In 1927, Mac co-founded MacRobertson-Miller Aviation Co. and sponsored an around Australia Expedition by two motor lorries in 1928. Then, in the early 1930s, Mac sponsored a British, Australian and New Zealand Antarctic Research Expedition under the leadership of Douglas Mawson. This gave Australia a physical presence on the Antarctic mainland and, in recognition of his patronage, Mawson named a large tract of the continent as MacRobertson Land. Mac was awarded a Fellowship of the Royal Geographic Society in 1931, was knighted in 1932 and appointed K.B.E. in 1935.
Despite the onset of the Great Depression in the 1930s, Mac was able to buck the trend and hire even more employees because his “Old Gold” Chocolate Box and Columbines were so well sponsored and advertised. Mac was an active and generous supporter of charities and unemployment relief but was often disappointed at the wretchedness and demands of some of the poor together with the stupidity and avarice of federal politicians.
This experience led Mac to re-evaluate his charitable actions and financial support to the individual poor. He concluded that his generosity often simply encouraged others to ask for a free handout as well and that some of the poor were idle and demanding while despising and abusing the prosperous and hard working. He decided to cease making indiscriminate donations to the individuals and instead concentrate on projects that created wealth for the nation.
In 1933, he donated £100,000 to Victoria for its centenary celebrations. He was asked what he thought should be done with the money and suggested building a Girls High School; a much-needed bridge over the Yarra River at Grange Road; a fountain in front of the Shrine of Remembrance on St. Kilda Road and an Herbarium in the Melbourne Botanical Gardens. His point was that these building projects would help to provide employment.

:: Problem set ::
1 – Based on the passage about Mac, decide whether each statement agrees with it. Answer yes or no, and quote the deciding words from the passage.
(a) Mac was knighted in 1932.
(b) During the Great Depression, Mac cut back on staff.
(c) One of Mac's suggestions for the centenary money was a bridge over the Yarra River.
2 – Continue the passage about Mac from the point where it stops.
The items are separate material with no connection to the passage about Mac.

:: Records provided ::
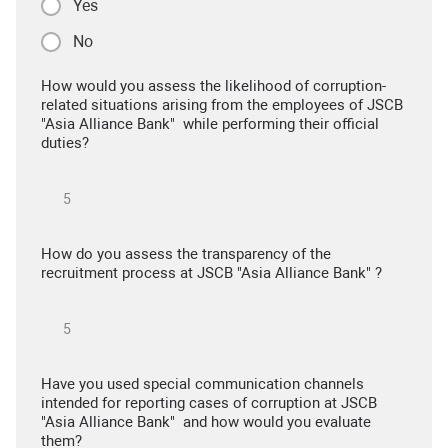
Yes
No
How would you assess the likelihood of corruption-
related situations arising from the employees of JSCB
"Asia Alliance Bank" while performing their official
duties?
How do you assess the transparency of the
recruitment process at JSCB "Asia Alliance Bank" ?
Have you used special communication channels
intended for reporting cases of corruption at JSCB
"Asia Alliance Bank" and how would you evaluate
them?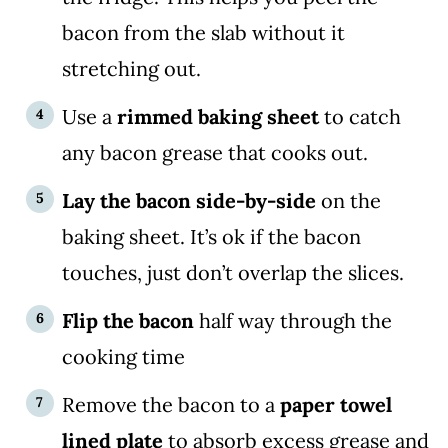
bacon from the slab without it
stretching out.
Use a
rimmed baking sheet
to catch
any bacon grease that cooks out.
Lay the bacon side-by-side
on the
baking sheet. It’s ok if the bacon
touches, just don’t overlap the slices.
Flip the bacon
half way through the
cooking time
Remove the bacon to a
paper towel
lined plate
to absorb excess grease and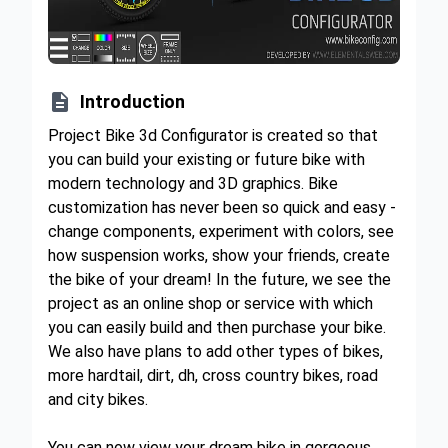

Introduction
Project Bike 3d Configurator is created so that
you can build your existing or future bike with
modern technology and 3D graphics. Bike
customization has never been so quick and easy -
change components, experiment with colors, see
how suspension works, show your friends, create
the bike of your dream! In the future, we see the
project as an online shop or service with which
you can easily build and then purchase your bike.
We also have plans to add other types of bikes,
more hardtail, dirt, dh, cross country bikes, road
and city bikes.
You can now view your dream bike in gorgeous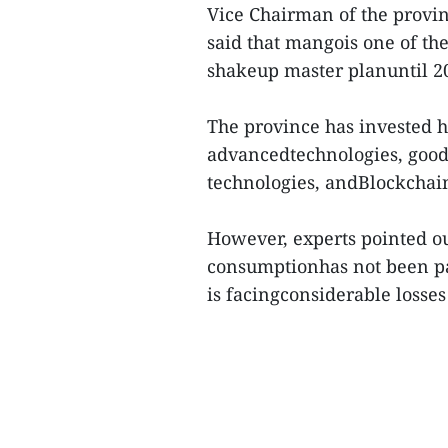
Vice Chairman of the prov
said that mangois one of the
shakeup master planuntil 20
The province has invested he
advancedtechnologies, good 
technologies, andBlockchain
However, experts pointed o
consumptionhas not been pai
is facingconsiderable losses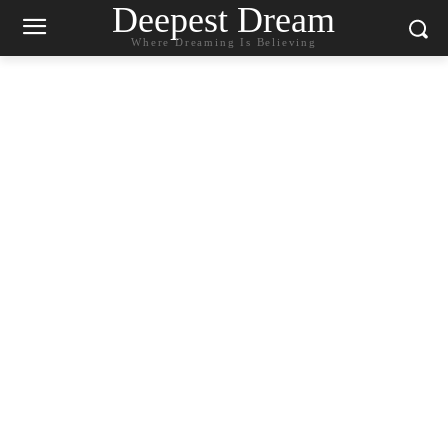
Deepest Dream
Where Dreaming Is Believing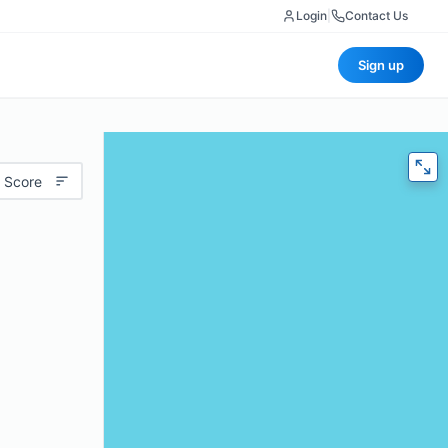
Login
|
Contact Us
Sign up
 Score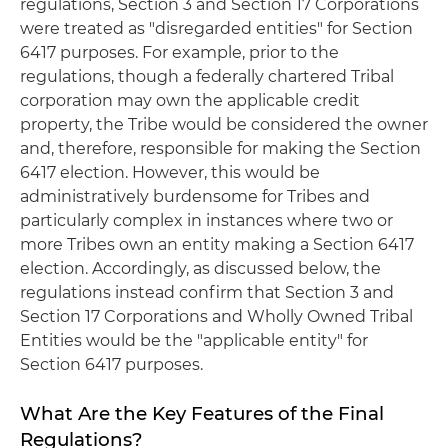
regulations, Section 3 and Section 17 Corporations
were treated as "disregarded entities" for Section
6417 purposes. For example, prior to the
regulations, though a federally chartered Tribal
corporation may own the applicable credit
property, the Tribe would be considered the owner
and, therefore, responsible for making the Section
6417 election. However, this would be
administratively burdensome for Tribes and
particularly complex in instances where two or
more Tribes own an entity making a Section 6417
election. Accordingly, as discussed below, the
regulations instead confirm that Section 3 and
Section 17 Corporations and Wholly Owned Tribal
Entities would be the "applicable entity" for
Section 6417 purposes.
What Are the Key Features of the Final
Regulations?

:: Answers to the problems ::
1 –
(a) Yes: "was knighted in 1932"
(b) No: "hire even more employees"
(c) Yes: "a much-needed bridge over the Yarra River at Grange Road"

2 –
In addition, with part of his donation, he decided to advertise Australia and Melbourne by organising and sponsoring the great London to Melbourne Centenary Air Race. This was then the most gallant and gruelling air race of all time and bought Australia unprecedented publicity. The top aviators of the world competed and the publicity and status of the event assured the future participation of Australia in international commercial aviation.
However, the federal government responded to this generosity by demanding £42,000 of the £100,000 as tax. At the time Mac was the highest taxpayer in Australia and one of the biggest employers. Nonetheless, Mac decided to pay the tax and investigate this extraordinary example of inequity and by bringing it before the highest court in the land. As a consequence of his action, donations to prescribed charities became tax deductible.
Sir MacPherson Robertson loved Australia and patriotic Australians. He made “rich” a proud and honourable accolade. It is said that, whereas Ned Kelly is the patron saint of the Australian poor, Mac is the patron saint of the true Aussie Battlers who are prepared to learn, work hard, persevere and never give in.
He was one of the greatest entrepreneurs and philanthropists in Australian history and his contribution to international croquet will never be forgotten.